Work request A: Copy the passage of the brewing thread that starts with "## Schiraboy (10/4/10)" and goes on through "the gravity dropping?".
Work request B: From the rows, repeat word for word the lines starting with the line with "Large-Scale Government or" and going on through the line with "Agile Methodology".

Text section:

•••

# No Krausen



## Schiraboy (10/4/10)

Hi, i'm not sure if this is a big concern, but i've had my beer in the carboy for 5 days now, and there isn't the slightest bit of krausen forming. In my previous brews i've done, i would notice tiny bubbles constantly floating towards the top, and krausen (foam) on the top, but this time, there's neither. The only normal thing i've noticed, is sediment forming on the bottom. 
Some of you may have seen my previous topic from monday (when i transfered the beer into the carboy), that was titled "watered down", where i was concerned that my beer wouldn't turn out because i topped the carboy up with about 2 L of water. I take it this is probably why it's not forming any krausen? Will it just take a little bit longer because of the extra water? or is this a really bad sign.


----------



## manticle (10/4/10)

Is the gravity dropping?


----------



## Schiraboy (11/4/10)

Original Gravity of 1.050. Left in primary fermenter for 4 days. On the 4th day (Monday) it was 1.018 when i first racked it into carboy. Then, after i added the 2 L of water, it went down to 1.013, and today i just checked it, and it was 1.012. It may have been sitting in the same spot on the hydrometer on monday, and i just figured it was 1.013, and today decided it looked more like 1.012. Being that it's so close, i'm not sure if the gravity has even gone down since monday.


----------



## warra48 (11/4/10)

Which yeast are you using?

To get from 1.050 to 1.012 gives an apparent attenuation of 76%, which is well withing the range of many yeasts. You may be close to done, if not already there.


----------



## jiesu (11/4/10)

Schira said:


> Original Gravity of 1.050. Left in primary fermenter for 4 days. On the 4th day (Monday) it was 1.018 when i first racked it into carboy.

•••

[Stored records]
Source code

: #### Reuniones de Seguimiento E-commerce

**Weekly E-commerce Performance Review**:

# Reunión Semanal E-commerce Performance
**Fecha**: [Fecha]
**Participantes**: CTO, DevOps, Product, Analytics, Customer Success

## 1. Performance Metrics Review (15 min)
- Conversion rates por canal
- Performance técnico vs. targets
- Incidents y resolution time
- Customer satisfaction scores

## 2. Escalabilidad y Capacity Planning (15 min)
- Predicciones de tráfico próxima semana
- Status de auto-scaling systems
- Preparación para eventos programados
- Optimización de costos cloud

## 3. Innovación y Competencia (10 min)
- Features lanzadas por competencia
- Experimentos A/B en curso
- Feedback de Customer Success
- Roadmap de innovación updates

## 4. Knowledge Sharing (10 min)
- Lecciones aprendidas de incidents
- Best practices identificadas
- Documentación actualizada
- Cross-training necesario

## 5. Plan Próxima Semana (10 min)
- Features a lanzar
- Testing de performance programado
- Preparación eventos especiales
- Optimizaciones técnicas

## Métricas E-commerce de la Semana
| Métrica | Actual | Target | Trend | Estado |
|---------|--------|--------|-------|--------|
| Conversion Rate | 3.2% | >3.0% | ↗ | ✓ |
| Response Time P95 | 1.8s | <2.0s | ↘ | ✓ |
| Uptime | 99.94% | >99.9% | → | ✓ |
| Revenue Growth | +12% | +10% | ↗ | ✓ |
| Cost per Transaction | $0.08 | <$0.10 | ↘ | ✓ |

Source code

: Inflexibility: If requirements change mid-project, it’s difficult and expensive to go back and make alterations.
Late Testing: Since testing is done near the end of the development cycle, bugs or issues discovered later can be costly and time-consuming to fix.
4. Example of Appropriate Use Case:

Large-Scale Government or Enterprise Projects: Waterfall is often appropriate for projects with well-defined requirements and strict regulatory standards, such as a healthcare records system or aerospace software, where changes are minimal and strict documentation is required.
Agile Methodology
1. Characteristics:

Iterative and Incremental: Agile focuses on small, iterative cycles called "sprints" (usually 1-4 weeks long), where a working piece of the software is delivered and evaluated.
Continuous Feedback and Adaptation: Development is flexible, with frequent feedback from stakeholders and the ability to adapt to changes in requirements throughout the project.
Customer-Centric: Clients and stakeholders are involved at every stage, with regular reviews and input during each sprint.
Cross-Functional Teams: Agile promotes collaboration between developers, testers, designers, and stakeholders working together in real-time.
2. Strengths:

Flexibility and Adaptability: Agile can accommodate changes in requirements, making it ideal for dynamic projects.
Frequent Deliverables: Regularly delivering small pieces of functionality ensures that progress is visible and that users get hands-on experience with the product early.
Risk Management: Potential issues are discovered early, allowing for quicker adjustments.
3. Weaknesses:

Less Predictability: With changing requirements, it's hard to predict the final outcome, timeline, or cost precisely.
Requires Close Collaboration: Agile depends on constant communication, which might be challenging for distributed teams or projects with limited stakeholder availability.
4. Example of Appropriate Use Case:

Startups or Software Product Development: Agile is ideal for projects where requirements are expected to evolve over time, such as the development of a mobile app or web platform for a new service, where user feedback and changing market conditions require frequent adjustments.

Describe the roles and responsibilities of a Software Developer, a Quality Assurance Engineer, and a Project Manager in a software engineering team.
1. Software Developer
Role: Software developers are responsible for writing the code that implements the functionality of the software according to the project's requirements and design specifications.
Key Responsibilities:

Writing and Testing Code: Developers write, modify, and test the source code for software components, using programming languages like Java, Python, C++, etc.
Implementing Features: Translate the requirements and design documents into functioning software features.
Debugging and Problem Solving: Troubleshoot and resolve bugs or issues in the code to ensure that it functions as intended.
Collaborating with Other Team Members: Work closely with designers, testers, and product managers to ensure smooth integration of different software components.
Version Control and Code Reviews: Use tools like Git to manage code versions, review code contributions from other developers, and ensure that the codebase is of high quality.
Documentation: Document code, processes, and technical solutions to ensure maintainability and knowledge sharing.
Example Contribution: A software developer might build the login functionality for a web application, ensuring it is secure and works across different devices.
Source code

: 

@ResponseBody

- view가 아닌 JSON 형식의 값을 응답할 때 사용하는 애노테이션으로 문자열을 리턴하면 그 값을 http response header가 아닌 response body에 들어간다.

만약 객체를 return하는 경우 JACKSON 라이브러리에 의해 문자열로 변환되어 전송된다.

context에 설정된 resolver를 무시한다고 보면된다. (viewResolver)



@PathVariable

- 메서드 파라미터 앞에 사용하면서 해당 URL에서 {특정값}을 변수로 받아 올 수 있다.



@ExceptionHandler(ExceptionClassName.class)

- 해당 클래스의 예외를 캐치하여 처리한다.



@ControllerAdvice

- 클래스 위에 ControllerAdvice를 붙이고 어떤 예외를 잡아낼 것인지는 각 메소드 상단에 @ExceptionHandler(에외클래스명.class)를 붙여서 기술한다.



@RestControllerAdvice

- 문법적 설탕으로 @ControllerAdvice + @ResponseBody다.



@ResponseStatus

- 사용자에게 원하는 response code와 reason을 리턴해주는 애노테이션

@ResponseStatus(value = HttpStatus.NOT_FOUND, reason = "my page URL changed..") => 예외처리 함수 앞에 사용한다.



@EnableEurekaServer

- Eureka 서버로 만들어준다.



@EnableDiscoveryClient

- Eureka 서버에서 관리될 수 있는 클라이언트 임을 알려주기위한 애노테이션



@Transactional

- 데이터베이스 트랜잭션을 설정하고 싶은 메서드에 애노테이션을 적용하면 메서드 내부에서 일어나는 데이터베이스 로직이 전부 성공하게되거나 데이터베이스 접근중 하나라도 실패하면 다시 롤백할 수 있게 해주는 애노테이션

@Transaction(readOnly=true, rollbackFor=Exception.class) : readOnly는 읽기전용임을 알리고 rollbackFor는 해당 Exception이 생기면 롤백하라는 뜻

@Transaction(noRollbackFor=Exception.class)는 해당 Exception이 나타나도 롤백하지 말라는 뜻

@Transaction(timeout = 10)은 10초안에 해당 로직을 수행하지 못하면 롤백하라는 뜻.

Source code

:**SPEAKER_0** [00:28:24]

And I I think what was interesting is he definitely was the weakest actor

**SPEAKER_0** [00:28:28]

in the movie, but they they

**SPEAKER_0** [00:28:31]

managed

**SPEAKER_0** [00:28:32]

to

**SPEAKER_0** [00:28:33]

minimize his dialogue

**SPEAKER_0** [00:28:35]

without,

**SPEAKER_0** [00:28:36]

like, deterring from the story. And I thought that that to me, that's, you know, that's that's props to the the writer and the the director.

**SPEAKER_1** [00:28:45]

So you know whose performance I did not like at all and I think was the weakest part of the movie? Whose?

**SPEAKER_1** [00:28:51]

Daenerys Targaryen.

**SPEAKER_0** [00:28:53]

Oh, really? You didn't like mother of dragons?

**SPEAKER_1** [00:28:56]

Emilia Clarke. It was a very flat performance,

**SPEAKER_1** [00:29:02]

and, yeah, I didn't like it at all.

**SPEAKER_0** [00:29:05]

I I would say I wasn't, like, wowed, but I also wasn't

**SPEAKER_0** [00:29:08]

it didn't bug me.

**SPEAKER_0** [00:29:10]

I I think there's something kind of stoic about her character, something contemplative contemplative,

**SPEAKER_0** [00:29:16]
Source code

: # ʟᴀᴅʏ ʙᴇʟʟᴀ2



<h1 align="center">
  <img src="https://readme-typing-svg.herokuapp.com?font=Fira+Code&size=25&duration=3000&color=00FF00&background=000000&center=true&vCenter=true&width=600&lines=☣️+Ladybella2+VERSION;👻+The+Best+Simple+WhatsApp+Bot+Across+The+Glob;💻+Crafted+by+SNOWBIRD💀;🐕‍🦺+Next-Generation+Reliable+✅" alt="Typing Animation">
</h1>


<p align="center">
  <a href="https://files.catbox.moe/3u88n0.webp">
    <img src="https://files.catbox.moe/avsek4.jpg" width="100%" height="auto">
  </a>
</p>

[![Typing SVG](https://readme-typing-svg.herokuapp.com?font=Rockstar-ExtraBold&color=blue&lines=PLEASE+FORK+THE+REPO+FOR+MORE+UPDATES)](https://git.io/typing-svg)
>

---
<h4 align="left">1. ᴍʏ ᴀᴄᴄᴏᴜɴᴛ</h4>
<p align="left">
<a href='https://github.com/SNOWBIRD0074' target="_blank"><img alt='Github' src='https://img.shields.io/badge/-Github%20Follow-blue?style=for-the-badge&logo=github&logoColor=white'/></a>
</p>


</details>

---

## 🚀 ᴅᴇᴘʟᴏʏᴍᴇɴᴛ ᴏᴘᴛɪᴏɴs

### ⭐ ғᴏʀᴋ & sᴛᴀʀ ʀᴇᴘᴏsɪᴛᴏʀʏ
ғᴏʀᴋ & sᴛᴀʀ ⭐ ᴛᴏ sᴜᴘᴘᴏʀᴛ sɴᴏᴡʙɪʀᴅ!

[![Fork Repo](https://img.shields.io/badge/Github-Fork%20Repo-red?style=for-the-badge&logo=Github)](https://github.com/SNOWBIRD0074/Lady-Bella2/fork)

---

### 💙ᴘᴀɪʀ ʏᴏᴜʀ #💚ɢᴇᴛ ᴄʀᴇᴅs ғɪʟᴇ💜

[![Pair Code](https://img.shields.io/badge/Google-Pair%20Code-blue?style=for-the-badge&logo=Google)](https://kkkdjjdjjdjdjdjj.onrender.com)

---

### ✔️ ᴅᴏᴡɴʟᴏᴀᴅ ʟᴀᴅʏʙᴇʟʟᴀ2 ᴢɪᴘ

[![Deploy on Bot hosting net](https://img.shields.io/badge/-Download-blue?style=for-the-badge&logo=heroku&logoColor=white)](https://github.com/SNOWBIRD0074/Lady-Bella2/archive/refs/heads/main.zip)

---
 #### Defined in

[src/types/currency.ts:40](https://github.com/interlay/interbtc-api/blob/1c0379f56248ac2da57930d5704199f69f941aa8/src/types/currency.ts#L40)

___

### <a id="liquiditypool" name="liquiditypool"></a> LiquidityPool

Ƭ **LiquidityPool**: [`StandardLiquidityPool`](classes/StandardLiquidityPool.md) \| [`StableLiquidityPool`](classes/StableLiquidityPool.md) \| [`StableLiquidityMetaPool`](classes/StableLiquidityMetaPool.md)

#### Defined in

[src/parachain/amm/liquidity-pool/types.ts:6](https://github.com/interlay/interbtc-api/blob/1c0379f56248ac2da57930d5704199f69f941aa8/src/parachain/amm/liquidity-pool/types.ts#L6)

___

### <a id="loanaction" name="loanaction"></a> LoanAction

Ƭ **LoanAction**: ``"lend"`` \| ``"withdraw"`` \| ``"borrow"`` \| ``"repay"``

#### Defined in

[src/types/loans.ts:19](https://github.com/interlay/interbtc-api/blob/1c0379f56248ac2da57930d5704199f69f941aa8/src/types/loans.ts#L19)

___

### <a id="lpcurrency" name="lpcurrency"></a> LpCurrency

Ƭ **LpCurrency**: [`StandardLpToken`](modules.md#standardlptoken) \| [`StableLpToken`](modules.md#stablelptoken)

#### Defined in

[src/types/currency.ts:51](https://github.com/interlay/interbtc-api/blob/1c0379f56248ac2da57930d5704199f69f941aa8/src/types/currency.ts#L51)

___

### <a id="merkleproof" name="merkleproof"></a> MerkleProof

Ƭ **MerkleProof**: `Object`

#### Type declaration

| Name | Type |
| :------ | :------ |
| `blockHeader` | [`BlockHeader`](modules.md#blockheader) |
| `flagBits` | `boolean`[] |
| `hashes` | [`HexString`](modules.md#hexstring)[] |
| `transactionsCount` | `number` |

•••

Written solution A:
## Schiraboy (10/4/10)

Hi, i'm not sure if this is a big concern, but i've had my beer in the carboy for 5 days now, and there isn't the slightest bit of krausen forming. In my previous brews i've done, i would notice tiny bubbles constantly floating towards the top, and krausen (foam) on the top, but this time, there's neither. The only normal thing i've noticed, is sediment forming on the bottom. 
Some of you may have seen my previous topic from monday (when i transfered the beer into the carboy), that was titled "watered down", where i was concerned that my beer wouldn't turn out because i topped the carboy up with about 2 L of water. I take it this is probably why it's not forming any krausen? Will it just take a little bit longer because of the extra water? or is this a really bad sign.


----------



## manticle (10/4/10)

Is the gravity dropping?

Written solution B:
Large-Scale Government or Enterprise Projects: Waterfall is often appropriate for projects with well-defined requirements and strict regulatory standards, such as a healthcare records system or aerospace software, where changes are minimal and strict documentation is required.
Agile Methodology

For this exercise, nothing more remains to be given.